---------- Text provided ----------
There was always too much information, even before the data flood. The unfiltered flow of perception will fill the buffers of the brain in about 15 minutes.

The humans – we are something else now (I have been saying "neoplasms") – dealt, or tried to deal, with information overload by generalizing. The generalized concept, however, was both lousy, which could have been managed, and fatally imprecise. The concept was so imprecise that finally everything was the same as everything else – all was one, unified, cosmological. The generalization made the thingwhatever, justice, a hammer, a stone, the constitution of a state – into conceptual mush, dangerously powerful and recklessly inclusive: the many were generalized until all became one. This unified conceptual surface was beautiful but brittle and empty. The nested and progressive imprecisions, shearing off the ambiguity of the thing for the crystalline sharpness of the concept, arrived at an inner-most core so finally general and vague that the trump concept itself – generalized difference is the same – was false. It was so imprecise that finally life could not be distinguished from death. All of the fundamental oppositions flickered. The final picture was flat-out wrong.
----------
Brief A —
List the examples that the passage on information overload gives of things turned into conceptual mush by generalization.
Brief B —
Reproduce word for word everything in the passage on information overload from "There was always" down to "about 15 minutes.".
The data that comes next is separate material and is not part of the passage on information overload.
---------- Stored data ----------
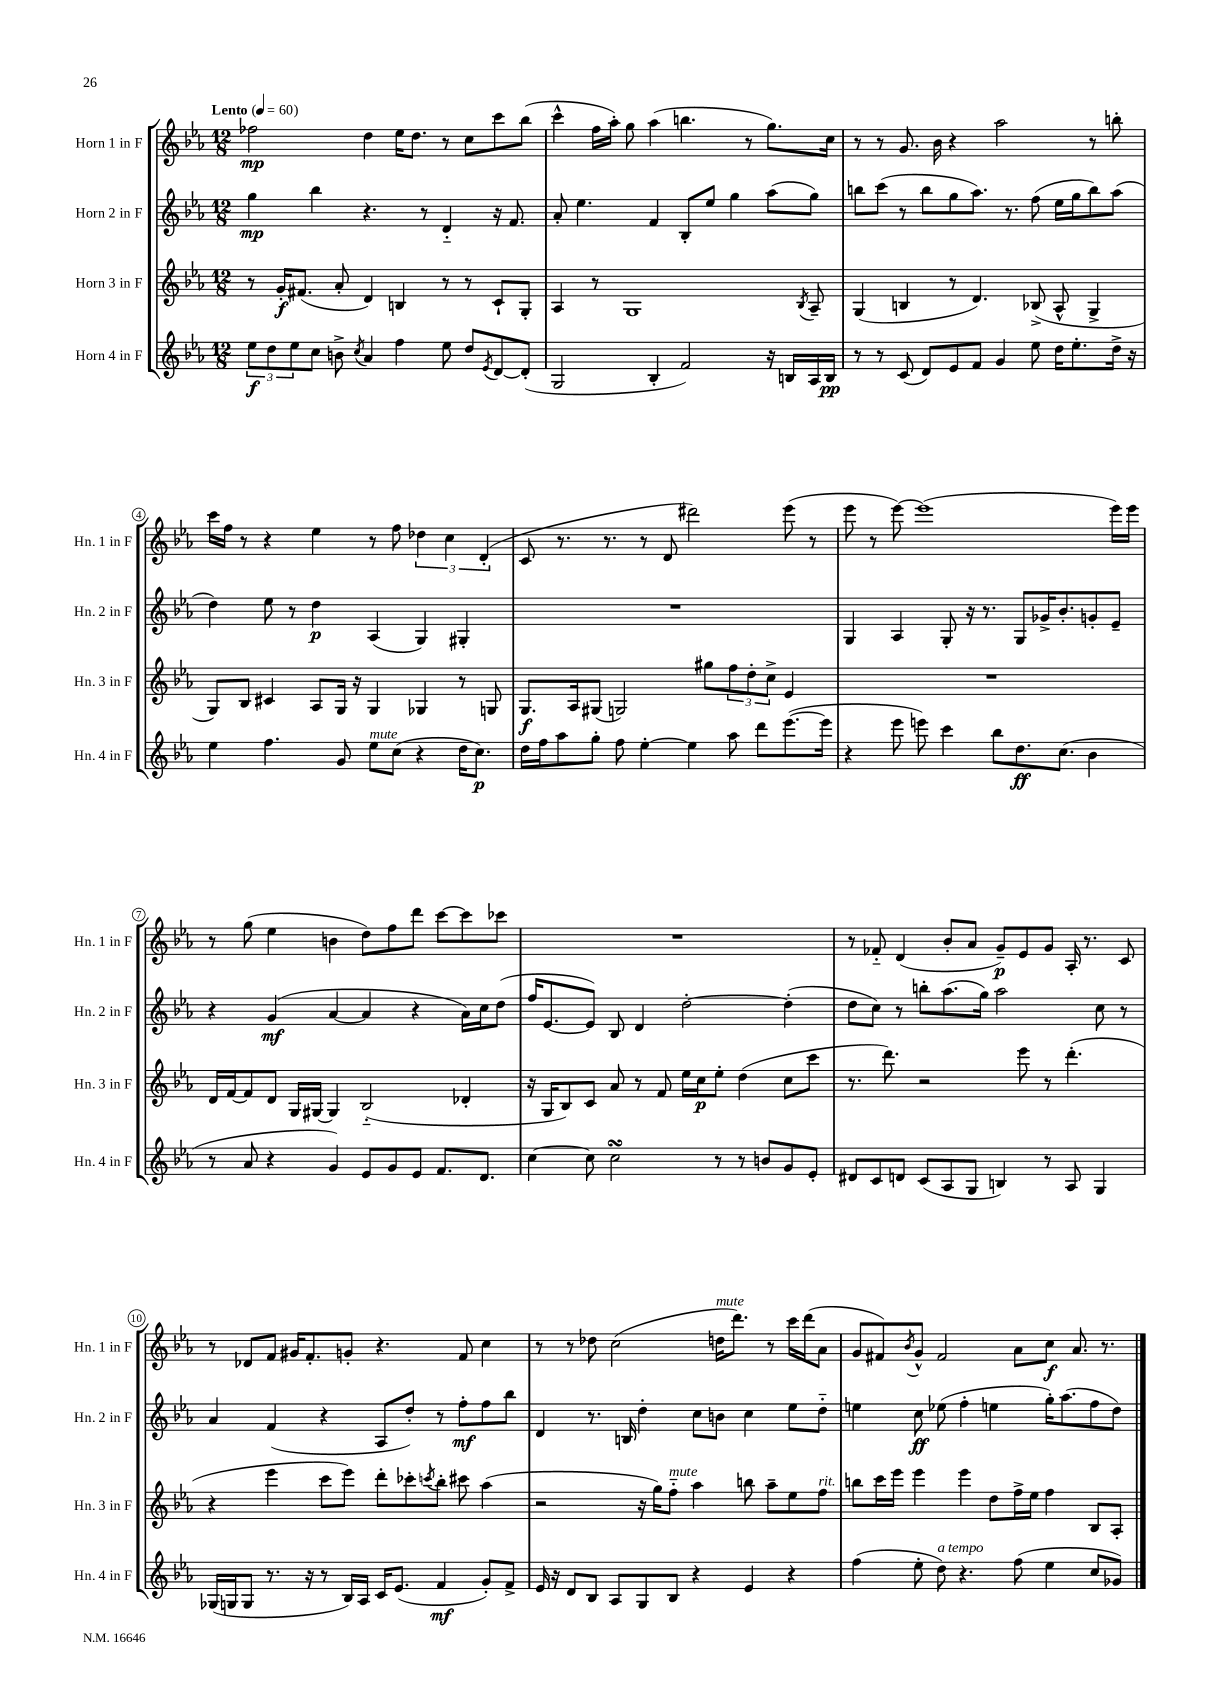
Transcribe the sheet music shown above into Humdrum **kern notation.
----------
Full response A —
- justice
- a hammer
- a stone
- the constitution of a state

Full response B —
There was always too much information, even before the data flood. The unfiltered flow of perception will fill the buffers of the brain in about 15 minutes.